Sir

Everyone's DNA profile should be included in a database, according to Robert Williamson and Rony Duncan in their Commentary “DNA testing for all” (ref 1.). This approach has much to recommend it to the police and the prosecution, but it will do little to increase the accuracy of any prosecution in terms of justice.

In Correspondence2, David Ehrenfeld invokes a 1907 detective story to comment on problems of classical fingerprinting still relevant today3. If such problems are still arising after nearly 100 years, how much more likely are problems with a universal DNA-profile database only a few years after the introduction of this technology?

One such problem concerns depositing DNA by touch when items are handled. It is possible to detect such handling successfully4, a fact already used in a criminal case in Canada5. Who can remember every item that he or she has touched for longer than one minute in the past week? When the knife you used in a restaurant is identified as a murder weapon, what is going to be your defence?

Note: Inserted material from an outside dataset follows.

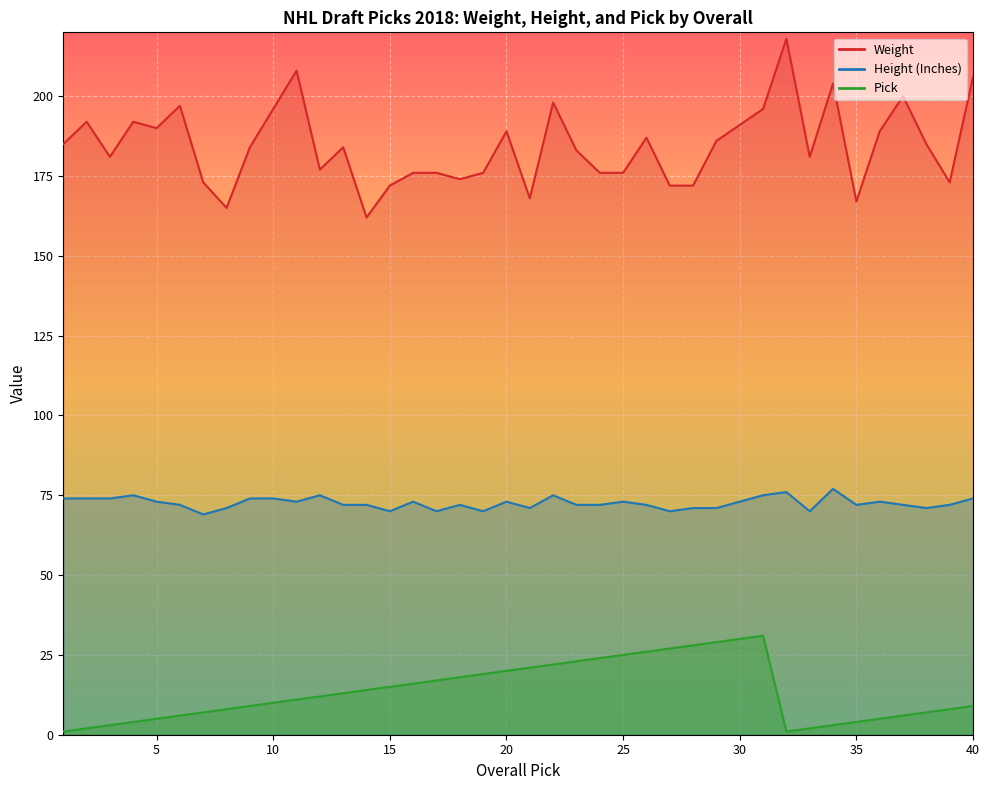

What are all the series names shown in the legend?

Weight, Height (Inches), Pick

There are other major problems associated with a universal DNA-profile database. Would foreign visitors be profiled on entry? What happens if the person who matches the crime-scene DNA profile has an alibi at a distant place? The database proposal places a reverse onus on accused people to show their innocence, even when there is no other evidence to link them to the crime. What are the error rates for each step in the DNA-profiling procedure? Because the probability of a duplicate match is so low, bayesian theory suggests that when there is no other evidence, error is likely to be a higher probability than a correct match.

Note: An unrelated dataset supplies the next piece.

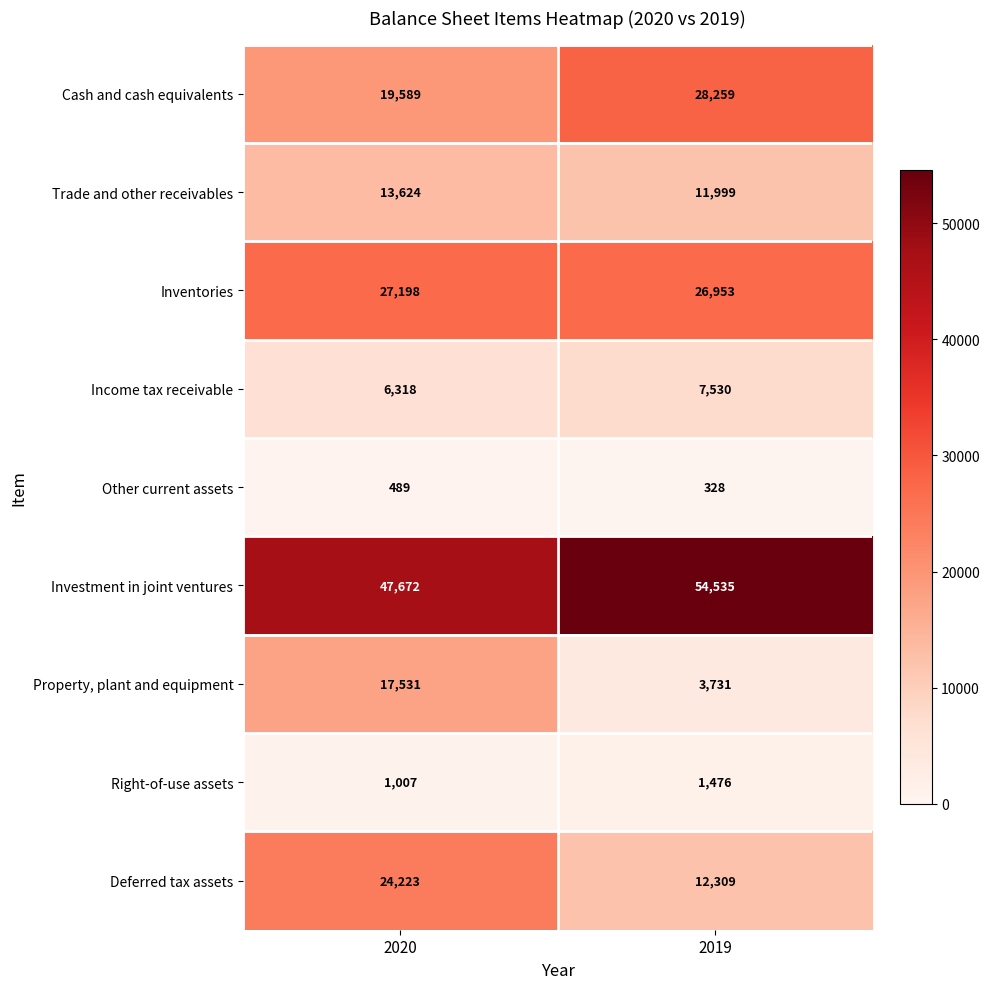

True or false: Right-of-use assets has a value of 2033 at 2019.

False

Although the safeguards Williamson and Duncan suggest are implementable in the United Kingdom, Australia and other industrialized countries, they are impossible in countries such as South Africa because the cost of independent forensic laboratories is prohibitive. In many countries, most sample collection is done by police officers, not scene-of-crime scientists, and a lack of resources makes independent testing impossible. Samples from suspects, even in the United Kingdom, are taken at police stations. Would independent DNA-testing stations be set up?

Finally, of course, computerized DNA databases are no more immune to hacking than any other database.

The criminal-justice system is weighted against the defendant in many countries. The defendant often uses a legal-aid lawyer with little or no knowledge of DNA profiling; he or she is in front of a judge with little or no experience of DNA evidence; the defence is only informed of any DNA evidence a couple of days before the trial starts, resulting in little or no chance to verify independently data presented to the court, let alone reprofile the sample.

I accept without reservation that DNA evidence is a very useful tool in criminal prosecutions. However, the police and forensic services in the United Kingdom have at times failed to obey the rules with regard to DNA evidence (see, for example, cases referred to the Court of Appeal Criminal Division, refs 6 and 7). Even now, the system has faults that need to be addressed before any future developments are considered.